Pick out and copy every line in the entries below that contains the string "Canvia".

** Supplied records follows **

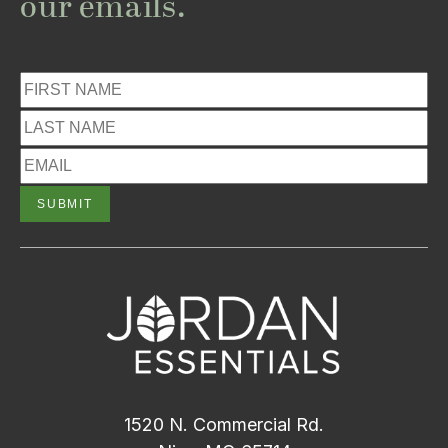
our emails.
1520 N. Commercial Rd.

** End of Supplied records **
** Supplied records follows **

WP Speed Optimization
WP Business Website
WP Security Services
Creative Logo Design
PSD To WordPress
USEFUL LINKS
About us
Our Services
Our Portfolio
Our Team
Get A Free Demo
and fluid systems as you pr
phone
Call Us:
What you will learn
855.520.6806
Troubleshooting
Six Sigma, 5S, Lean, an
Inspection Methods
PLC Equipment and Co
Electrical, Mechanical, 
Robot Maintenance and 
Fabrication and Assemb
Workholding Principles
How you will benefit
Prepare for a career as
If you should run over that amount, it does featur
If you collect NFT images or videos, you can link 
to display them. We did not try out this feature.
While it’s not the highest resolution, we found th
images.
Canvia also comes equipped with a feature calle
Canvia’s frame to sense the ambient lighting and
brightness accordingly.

** End of Supplied records **
** Supplied records follows **

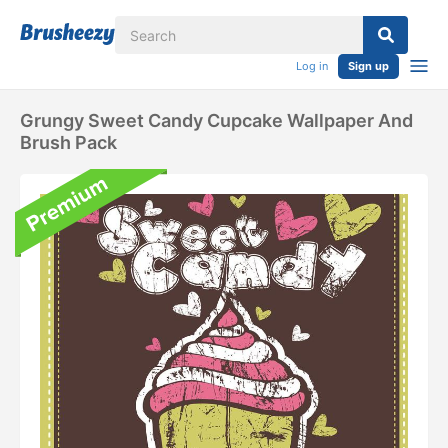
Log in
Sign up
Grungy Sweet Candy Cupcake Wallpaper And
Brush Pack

** End of Supplied records **

Answer to this exercise:
Canvia also comes equipped with a feature calle
Canvia’s frame to sense the ambient lighting and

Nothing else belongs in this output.